** 所给文章 **

════

理解 TensorFlow 之 word2vec

悠悠 2022-06-10 11:07 320阅读 0赞

自然语言处理(英语:Natural Language Processing,简称NLP)是人工智能和语言学领域的分支学科。自然语言生成系统把计算机数据转化为自然语言。自然语言理解系统把自然语言转化为计算机程序更易于处理的形式。

一般,计算机要处理文本,需要先把文本向量化,即把文本映射到向量空间模型中,再应用深度学习方法来训练。

Word2vec 是一种可以进行高效率词嵌套学习的预测模型。其两种变体分别为:连续词袋模型(CBOW)及Skip-Gram模型


回想一下多层感知器训练 mnist 数据集的例子

TensorFlow MNIST机器学习入门

这里写图片描述

每个输入的图片数据是一个 784 维的向量

对于softmax回归模型可以用下面的图解释,对于输入的xs加权求和,再分别加上一个偏置量,最后再输入到softmax函数中:

这里写图片描述

如果把它写成一个等式,我们可以得到:

这里写图片描述

下面的图片显示了一个模型学习到的图片上每个像素对于特定数字类的权值。红色代表负数权值,蓝色代表正数权值。
(Hidden 层的所有权重 W 可排列成一个举证,则第 0 行的参数与数字为 0 的图运算后的概率会大于其他数字,想象成第 0 行的参数代表了 数字为 0 的图片)

这里写图片描述


Skip-gram 模型

三篇不错的译文
一文详解 Word2vec 之 Skip-Gram 模型(结构篇)
一文详解 Word2vec 之 Skip-Gram 模型(训练篇)
一文详解 Word2vec 之 Skip-Gram 模型(实现篇)

对于用词嵌入表示的文本向量,把一个词向量想象成一个图片,可得到相同的效果,只不过是向量的维度变大了

我们如何来表示这些单词呢?首先,我们都知道神经网络只能接受数值输入,我们不可能把一个单词字符串作为输入,因此我们得想个办法来表示这些单词。最常用的办法就是基于训练文档来构建我们自己的词汇表(vocabulary)再对单词进行one-hot编码

请参考:一文详解 Word2vec 之 Skip-Gram 模型(结构篇)

Word2Vec模型中,主要有Skip-Gram和CBOW两种模型,从直观上理解,Skip-Gram是给定input word来预测上下文。而CBOW是给定上下文,来预测input word

这里写图片描述

假如我们有一个句子“The dog barked at the mailman”,例如我们选取“dog”作为input word;

我们再定义一个叫做 skip_window 的参数,它代表着我们从当前 input word 的一侧(左边或右边)选取词的数量,如果我们设置skip_window=2,那么我们最终获得窗口中的词(包括input word在内)就是[‘The’, ‘dog’,’barked’, ‘at’],所以整个窗口大小span=2x2=4

另一个参数叫 num_skips,它代表着我们从整个窗口中选取多少个不同的词作为我们的 output word,当skip_window=2,num_skips=2时,我们将会得到两组 (input word, output word) 形式的训练数据,即 (‘dog’, ‘barked’),(‘dog’, ‘the’)

════

** 练习说明 **
**a.** 在这篇讲解 word2vec 的文章里,Skip-Gram 模型与 CBOW 模型各自根据什么来预测什么?
**b.** 请接着这篇讲解 word2vec 的文章的最后一句往下写。

════

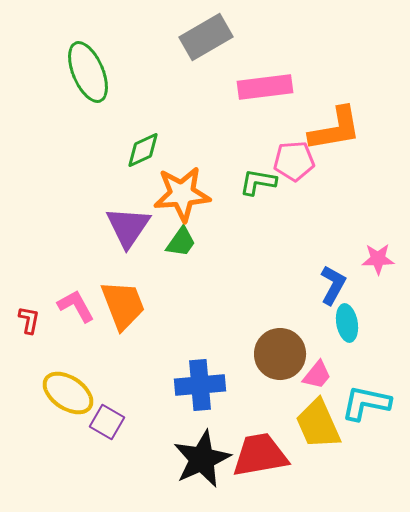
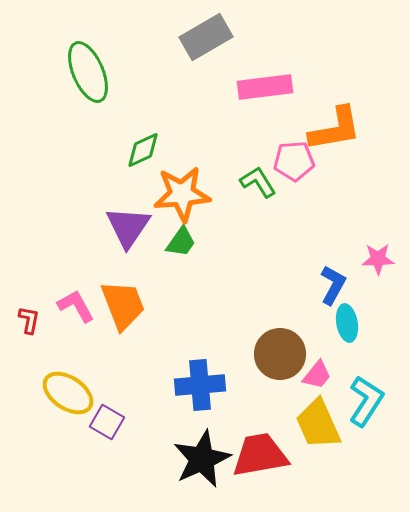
green L-shape: rotated 48 degrees clockwise
cyan L-shape: moved 2 px up; rotated 111 degrees clockwise
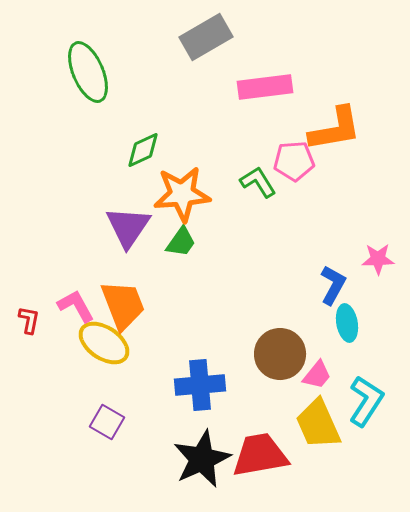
yellow ellipse: moved 36 px right, 50 px up
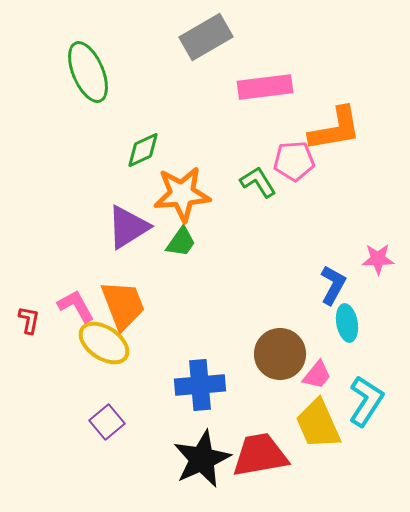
purple triangle: rotated 24 degrees clockwise
purple square: rotated 20 degrees clockwise
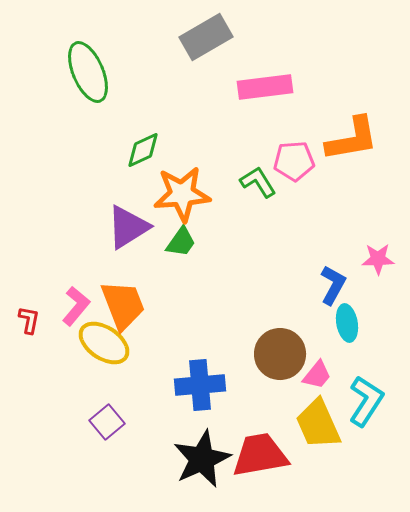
orange L-shape: moved 17 px right, 10 px down
pink L-shape: rotated 69 degrees clockwise
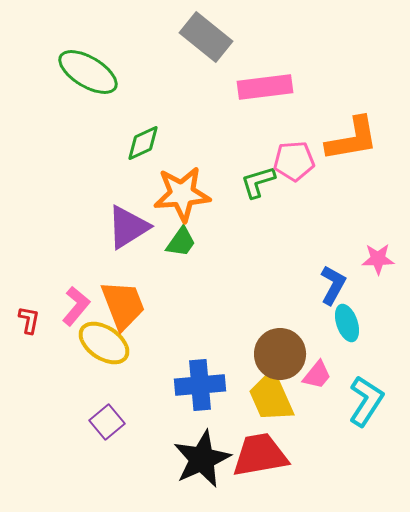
gray rectangle: rotated 69 degrees clockwise
green ellipse: rotated 36 degrees counterclockwise
green diamond: moved 7 px up
green L-shape: rotated 75 degrees counterclockwise
cyan ellipse: rotated 9 degrees counterclockwise
yellow trapezoid: moved 47 px left, 27 px up
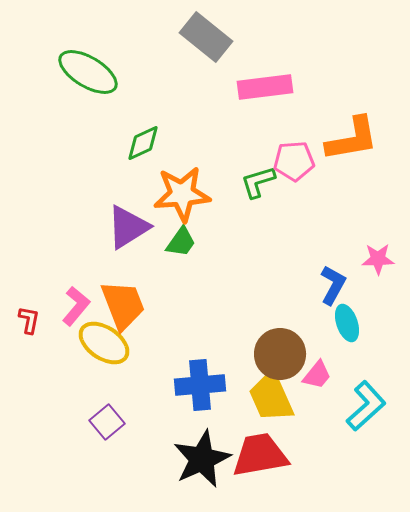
cyan L-shape: moved 5 px down; rotated 15 degrees clockwise
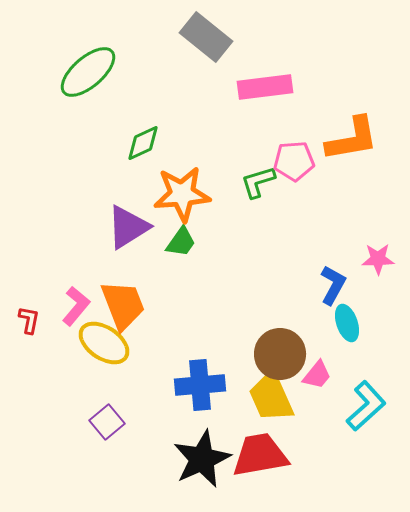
green ellipse: rotated 72 degrees counterclockwise
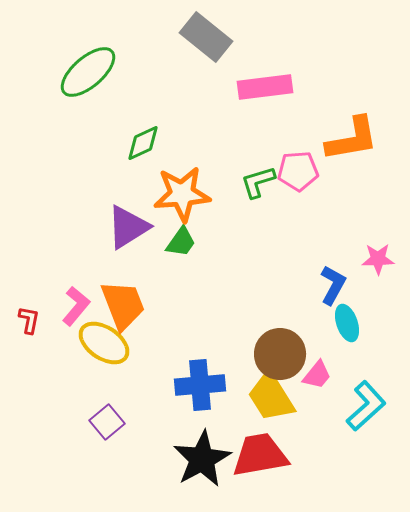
pink pentagon: moved 4 px right, 10 px down
yellow trapezoid: rotated 8 degrees counterclockwise
black star: rotated 4 degrees counterclockwise
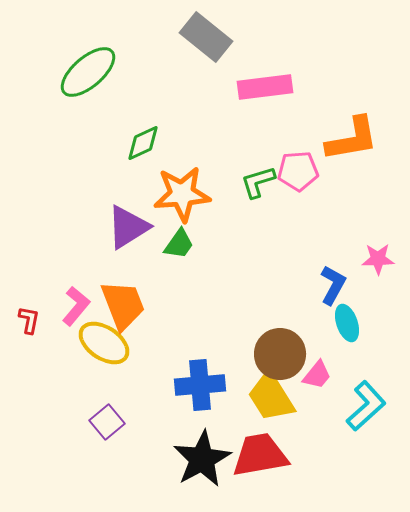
green trapezoid: moved 2 px left, 2 px down
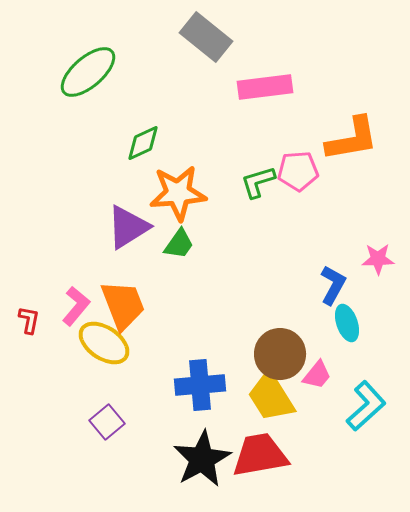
orange star: moved 4 px left, 1 px up
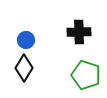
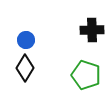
black cross: moved 13 px right, 2 px up
black diamond: moved 1 px right
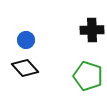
black diamond: rotated 72 degrees counterclockwise
green pentagon: moved 2 px right, 1 px down
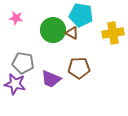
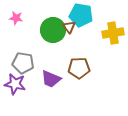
brown triangle: moved 3 px left, 6 px up; rotated 24 degrees clockwise
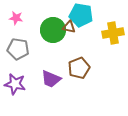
brown triangle: rotated 40 degrees counterclockwise
gray pentagon: moved 5 px left, 14 px up
brown pentagon: rotated 20 degrees counterclockwise
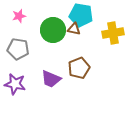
pink star: moved 3 px right, 2 px up; rotated 24 degrees counterclockwise
brown triangle: moved 5 px right, 2 px down
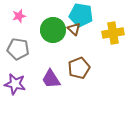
brown triangle: rotated 32 degrees clockwise
purple trapezoid: rotated 35 degrees clockwise
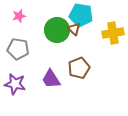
green circle: moved 4 px right
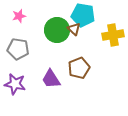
cyan pentagon: moved 2 px right
yellow cross: moved 2 px down
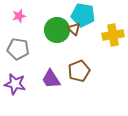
brown pentagon: moved 3 px down
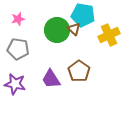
pink star: moved 1 px left, 3 px down
yellow cross: moved 4 px left; rotated 15 degrees counterclockwise
brown pentagon: rotated 15 degrees counterclockwise
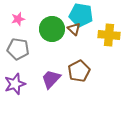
cyan pentagon: moved 2 px left
green circle: moved 5 px left, 1 px up
yellow cross: rotated 30 degrees clockwise
brown pentagon: rotated 10 degrees clockwise
purple trapezoid: rotated 75 degrees clockwise
purple star: rotated 30 degrees counterclockwise
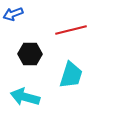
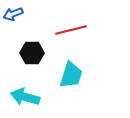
black hexagon: moved 2 px right, 1 px up
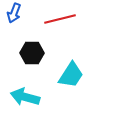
blue arrow: moved 1 px right, 1 px up; rotated 48 degrees counterclockwise
red line: moved 11 px left, 11 px up
cyan trapezoid: rotated 16 degrees clockwise
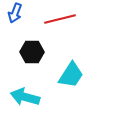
blue arrow: moved 1 px right
black hexagon: moved 1 px up
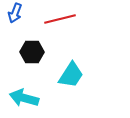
cyan arrow: moved 1 px left, 1 px down
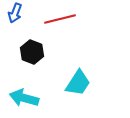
black hexagon: rotated 20 degrees clockwise
cyan trapezoid: moved 7 px right, 8 px down
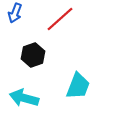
red line: rotated 28 degrees counterclockwise
black hexagon: moved 1 px right, 3 px down; rotated 20 degrees clockwise
cyan trapezoid: moved 3 px down; rotated 12 degrees counterclockwise
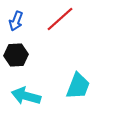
blue arrow: moved 1 px right, 8 px down
black hexagon: moved 17 px left; rotated 15 degrees clockwise
cyan arrow: moved 2 px right, 2 px up
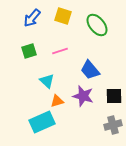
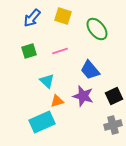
green ellipse: moved 4 px down
black square: rotated 24 degrees counterclockwise
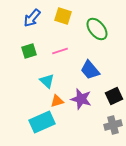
purple star: moved 2 px left, 3 px down
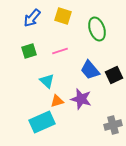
green ellipse: rotated 20 degrees clockwise
black square: moved 21 px up
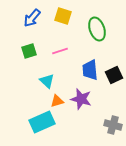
blue trapezoid: rotated 35 degrees clockwise
gray cross: rotated 30 degrees clockwise
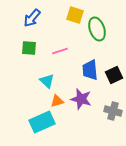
yellow square: moved 12 px right, 1 px up
green square: moved 3 px up; rotated 21 degrees clockwise
gray cross: moved 14 px up
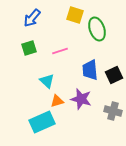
green square: rotated 21 degrees counterclockwise
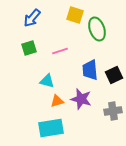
cyan triangle: rotated 28 degrees counterclockwise
gray cross: rotated 24 degrees counterclockwise
cyan rectangle: moved 9 px right, 6 px down; rotated 15 degrees clockwise
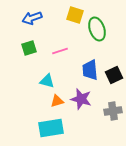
blue arrow: rotated 30 degrees clockwise
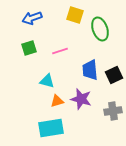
green ellipse: moved 3 px right
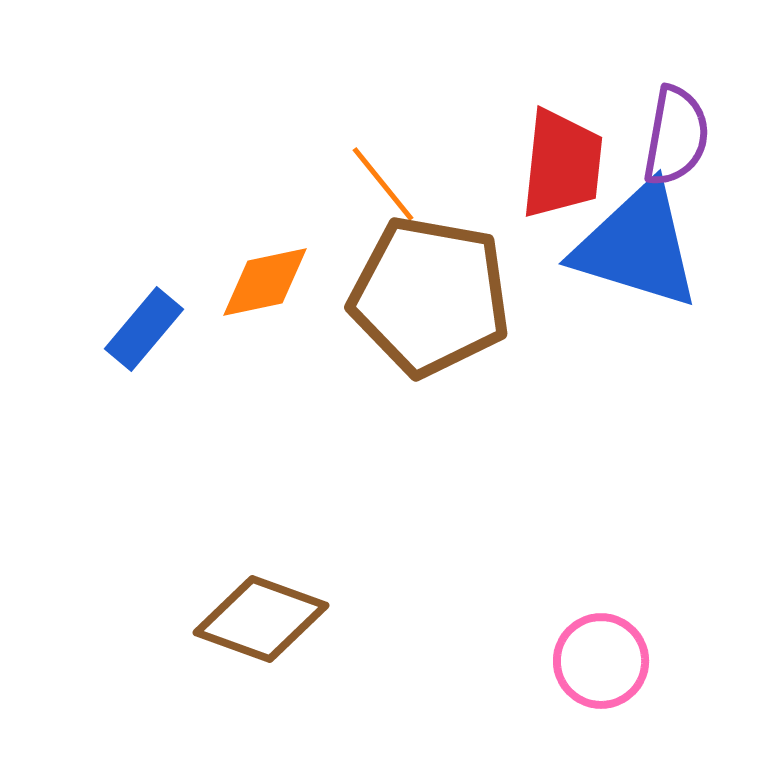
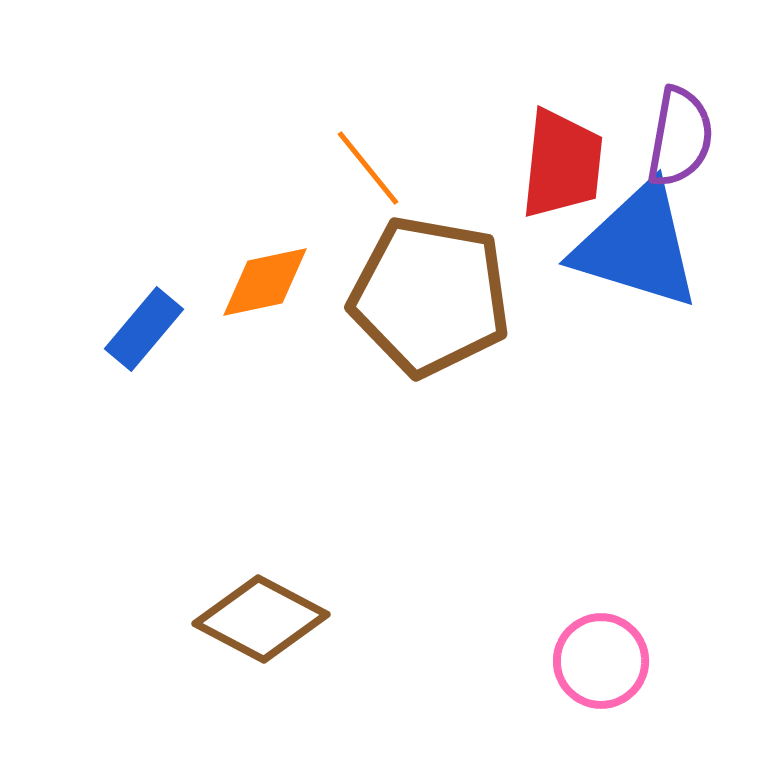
purple semicircle: moved 4 px right, 1 px down
orange line: moved 15 px left, 16 px up
brown diamond: rotated 8 degrees clockwise
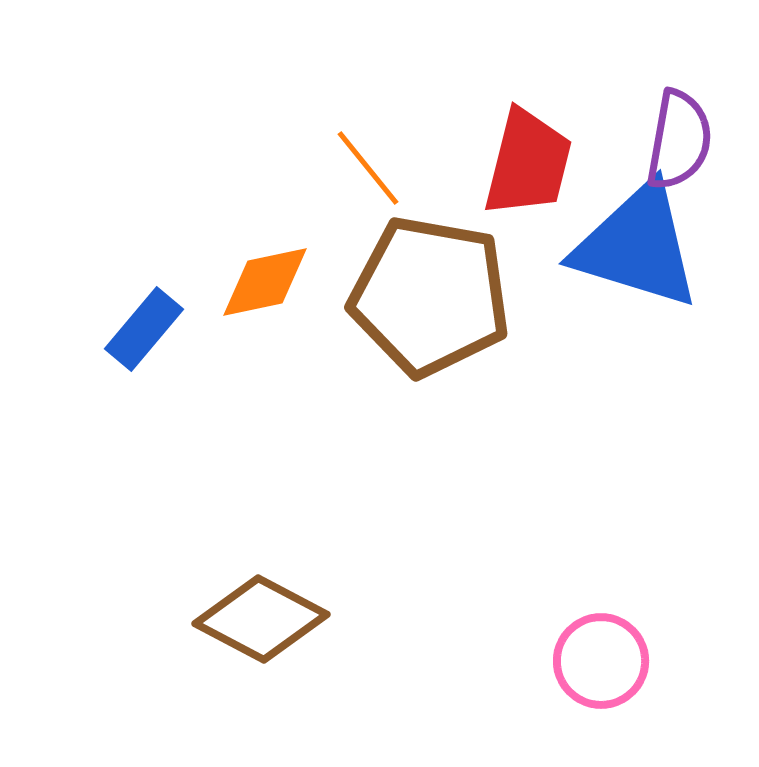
purple semicircle: moved 1 px left, 3 px down
red trapezoid: moved 34 px left, 1 px up; rotated 8 degrees clockwise
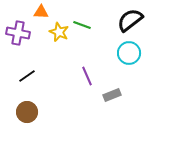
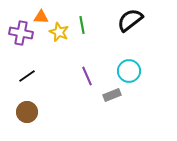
orange triangle: moved 5 px down
green line: rotated 60 degrees clockwise
purple cross: moved 3 px right
cyan circle: moved 18 px down
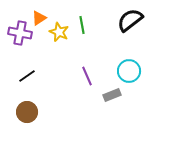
orange triangle: moved 2 px left, 1 px down; rotated 35 degrees counterclockwise
purple cross: moved 1 px left
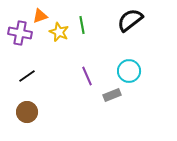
orange triangle: moved 1 px right, 2 px up; rotated 14 degrees clockwise
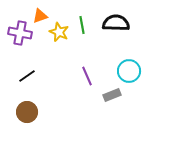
black semicircle: moved 14 px left, 3 px down; rotated 40 degrees clockwise
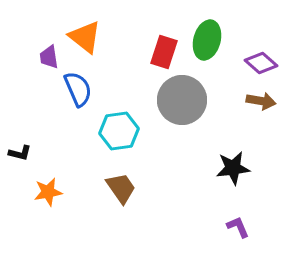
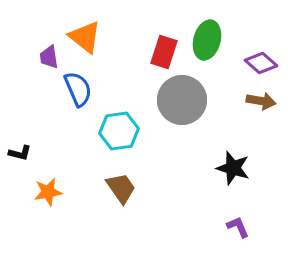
black star: rotated 24 degrees clockwise
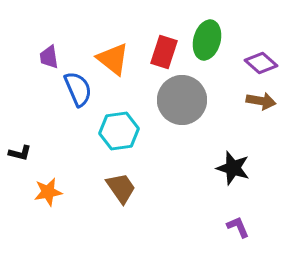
orange triangle: moved 28 px right, 22 px down
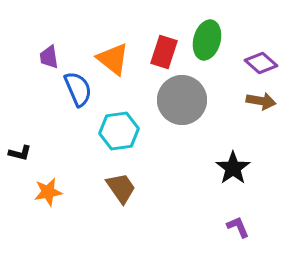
black star: rotated 20 degrees clockwise
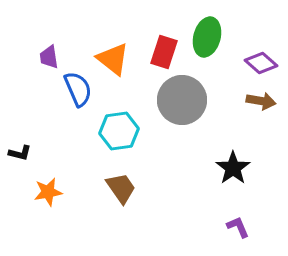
green ellipse: moved 3 px up
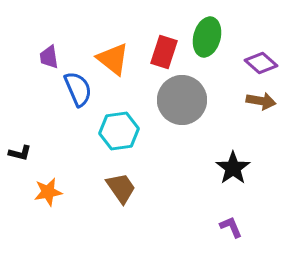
purple L-shape: moved 7 px left
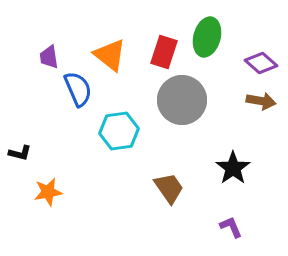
orange triangle: moved 3 px left, 4 px up
brown trapezoid: moved 48 px right
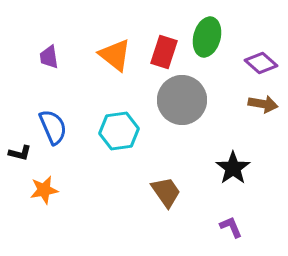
orange triangle: moved 5 px right
blue semicircle: moved 25 px left, 38 px down
brown arrow: moved 2 px right, 3 px down
brown trapezoid: moved 3 px left, 4 px down
orange star: moved 4 px left, 2 px up
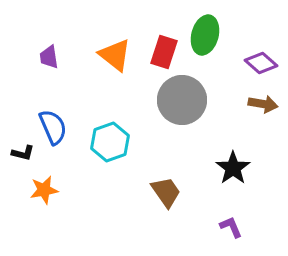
green ellipse: moved 2 px left, 2 px up
cyan hexagon: moved 9 px left, 11 px down; rotated 12 degrees counterclockwise
black L-shape: moved 3 px right
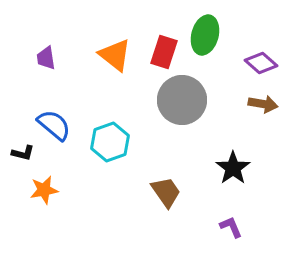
purple trapezoid: moved 3 px left, 1 px down
blue semicircle: moved 1 px right, 2 px up; rotated 27 degrees counterclockwise
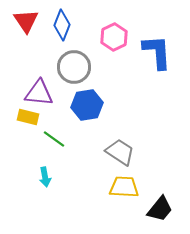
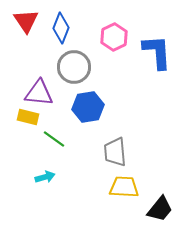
blue diamond: moved 1 px left, 3 px down
blue hexagon: moved 1 px right, 2 px down
gray trapezoid: moved 5 px left; rotated 128 degrees counterclockwise
cyan arrow: rotated 96 degrees counterclockwise
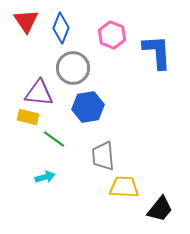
pink hexagon: moved 2 px left, 2 px up; rotated 12 degrees counterclockwise
gray circle: moved 1 px left, 1 px down
gray trapezoid: moved 12 px left, 4 px down
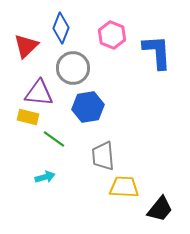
red triangle: moved 25 px down; rotated 20 degrees clockwise
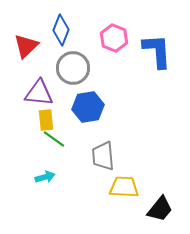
blue diamond: moved 2 px down
pink hexagon: moved 2 px right, 3 px down
blue L-shape: moved 1 px up
yellow rectangle: moved 18 px right, 3 px down; rotated 70 degrees clockwise
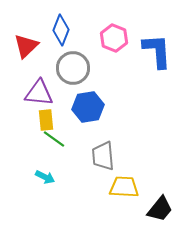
cyan arrow: rotated 42 degrees clockwise
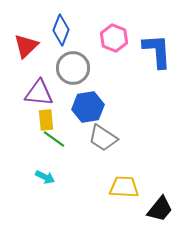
gray trapezoid: moved 18 px up; rotated 52 degrees counterclockwise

════

** 各题答案 **
**a.** Skip-Gram 根据给定的 input word 预测上下文,CBOW 则根据给定的上下文预测 input word。

**b.**
注意:这里我是直接 copy 一文详解 Word2vec 之 Skip-Gram 模型(结构篇) 的,这里当 skip_window=2,num_skips=2时,我觉得将得到三组(input word, output word) 形式的训练数据,即 (‘dog’, ‘barked’),(‘dog’, ‘the’),(‘dog’,’at’)
我没看懂原文为什么少了 (‘dog’,’at’)

当我们将文本数据输入后,就会产生很多的 (input word, output word) 形式的数据,这些才是真正的训练数据,我们可以把 input word 类比成一张 mnist 图片,对应的标签是 output word

我们选定句子“The quick brown fox jumps over lazy dog”,设定我们的窗口大小为2(window_size=2),也就是说我们仅选输入词前后各两个词和输入词进行组合。下图中,蓝色代表input word,方框内代表位于窗口内的单词。

这里写图片描述

我们的模型将会从每对单词出现的次数中习得统计结果。例如,我们的神经网络可能会得到更多类似(“Soviet“,”Union“)这样的训练样本对,而对于(”Soviet“,”Sasquatch“)这样的组合却看到的很少。因此,当我们的模型完成训练后,给定一个单词”Soviet“作为输入,输出的结果中”Union“或者”Russia“要比”Sasquatch“被赋予更高的概率。

模型的输入如果为一个10000维的向量,那么输出也是一个10000维度(词汇表的大小)的向量,它包含了10000个概率,每一个概率代表着当前词是输入样本中output word的概率大小。

这里写图片描述

说完单词的编码和训练样本的选取,我们来看下我们的隐层。如果我们现在想用300个特征来表示一个单词(即每个词可以被表示为300维的向量)。那么隐层的权重矩阵应该为10000行,300列(隐层有300个结点)

看下面的图片,左右两张图分别从不同角度代表了输入层-隐层的权重矩阵。左图中每一列代表一个10000维的词向量和隐层单个神经元连接的权重向量。从右边的图来看,每一行实际上代表了每个单词的词向量

这里写图片描述

所以我们最终的目标就是学习这个隐层的权重矩阵。

我们现在回来接着通过模型的定义来训练我们的这个模型。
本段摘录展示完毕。